▶ [TEXTO EM ESTUDO]
■ ■ ■

Há noites em que o placar diz muita coisa. Há outras em que ele não dá conta de contar a melhor parte da história.
CRB x Vitória, no Rei Pelé, foi assim.
Quem foi ao estádio viu seis gols, intensidade, alternância no controle do jogo, transições de manual e uma busca quase teimosa pelo ataque. Quem assistiu pela televisão também percebeu. Não por acaso, a transmissão fez questão de elogiar a qualidade da partida. Em tempos de tanto jogo amarrado, de tanto medo de perder, de tanto futebol sem coragem, o que se viu em Maceió foi um respiro. Um jogo vivo. Um jogo com alma.

Assisti de casa, ainda me recuperando de um trauma na costela. E talvez por isso o olhar tenha ficado ainda mais atento aos detalhes. Em vários momentos, a bola seguia rolando, mas a história parecia morar também na beira do campo. De um lado, Jair Ventura. Do outro, Eduardo Barroca. Dois treinadores cariocas, dois homens do futebol, dois profissionais que não chegaram onde chegaram por acaso.
E isso me toca.

■ ■ ■

▶ [DADOS DE ORIGEM]
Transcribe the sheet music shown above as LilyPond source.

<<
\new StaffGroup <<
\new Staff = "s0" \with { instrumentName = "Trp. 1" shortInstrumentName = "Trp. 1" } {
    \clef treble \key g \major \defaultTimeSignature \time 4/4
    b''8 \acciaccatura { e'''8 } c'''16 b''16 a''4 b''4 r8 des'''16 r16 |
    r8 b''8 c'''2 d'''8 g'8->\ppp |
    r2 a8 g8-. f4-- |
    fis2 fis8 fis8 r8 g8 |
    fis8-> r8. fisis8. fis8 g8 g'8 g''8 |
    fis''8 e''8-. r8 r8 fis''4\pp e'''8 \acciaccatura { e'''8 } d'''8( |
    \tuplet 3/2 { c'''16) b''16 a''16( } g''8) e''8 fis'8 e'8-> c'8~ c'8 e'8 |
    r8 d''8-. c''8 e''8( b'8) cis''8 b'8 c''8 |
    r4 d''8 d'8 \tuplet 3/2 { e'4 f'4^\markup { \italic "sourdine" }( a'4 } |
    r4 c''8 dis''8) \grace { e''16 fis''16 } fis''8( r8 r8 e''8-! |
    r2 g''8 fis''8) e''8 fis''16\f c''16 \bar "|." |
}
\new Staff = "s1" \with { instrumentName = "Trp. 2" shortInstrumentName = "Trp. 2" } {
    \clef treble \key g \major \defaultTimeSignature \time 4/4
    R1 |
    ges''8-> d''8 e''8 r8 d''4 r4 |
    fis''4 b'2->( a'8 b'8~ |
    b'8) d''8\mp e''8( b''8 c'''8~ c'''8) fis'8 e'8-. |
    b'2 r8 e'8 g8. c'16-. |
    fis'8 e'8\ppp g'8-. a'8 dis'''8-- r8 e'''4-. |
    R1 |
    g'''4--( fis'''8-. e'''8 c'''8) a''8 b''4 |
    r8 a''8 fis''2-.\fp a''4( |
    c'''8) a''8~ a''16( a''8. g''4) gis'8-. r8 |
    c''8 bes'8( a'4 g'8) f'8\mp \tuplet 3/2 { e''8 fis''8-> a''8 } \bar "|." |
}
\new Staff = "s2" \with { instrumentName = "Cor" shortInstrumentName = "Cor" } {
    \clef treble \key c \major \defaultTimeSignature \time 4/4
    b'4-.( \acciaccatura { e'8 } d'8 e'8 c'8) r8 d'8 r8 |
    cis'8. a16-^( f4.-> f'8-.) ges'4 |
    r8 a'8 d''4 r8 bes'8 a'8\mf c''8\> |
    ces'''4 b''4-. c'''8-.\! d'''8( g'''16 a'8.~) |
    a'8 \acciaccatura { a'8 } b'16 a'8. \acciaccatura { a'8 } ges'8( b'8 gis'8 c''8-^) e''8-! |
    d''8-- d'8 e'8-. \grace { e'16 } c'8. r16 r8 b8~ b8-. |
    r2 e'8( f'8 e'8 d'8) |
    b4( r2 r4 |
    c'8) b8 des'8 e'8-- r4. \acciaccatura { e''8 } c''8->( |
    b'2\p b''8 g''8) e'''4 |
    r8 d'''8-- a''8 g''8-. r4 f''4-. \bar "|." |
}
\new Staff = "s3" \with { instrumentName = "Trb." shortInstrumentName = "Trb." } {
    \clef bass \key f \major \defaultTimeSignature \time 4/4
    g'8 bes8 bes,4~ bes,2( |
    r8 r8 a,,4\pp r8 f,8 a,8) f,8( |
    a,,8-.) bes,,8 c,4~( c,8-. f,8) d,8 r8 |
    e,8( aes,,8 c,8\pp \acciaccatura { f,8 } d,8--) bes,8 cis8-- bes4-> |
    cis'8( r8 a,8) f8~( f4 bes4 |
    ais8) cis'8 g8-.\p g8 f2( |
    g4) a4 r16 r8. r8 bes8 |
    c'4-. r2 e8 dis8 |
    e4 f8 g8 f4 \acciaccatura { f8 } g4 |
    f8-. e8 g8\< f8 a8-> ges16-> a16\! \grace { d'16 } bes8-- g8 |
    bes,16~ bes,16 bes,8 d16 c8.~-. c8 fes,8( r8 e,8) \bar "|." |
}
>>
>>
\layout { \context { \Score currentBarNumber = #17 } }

■ ■ ■

▶ [INSTRUÇÃO DE TRABALHO] Segundo o texto em estudo, quais treinadores estavam à beira do campo em CRB x Vitória?

▶ [SOLUÇÃO DA TAREFA] Jair Ventura e Eduardo Barroca.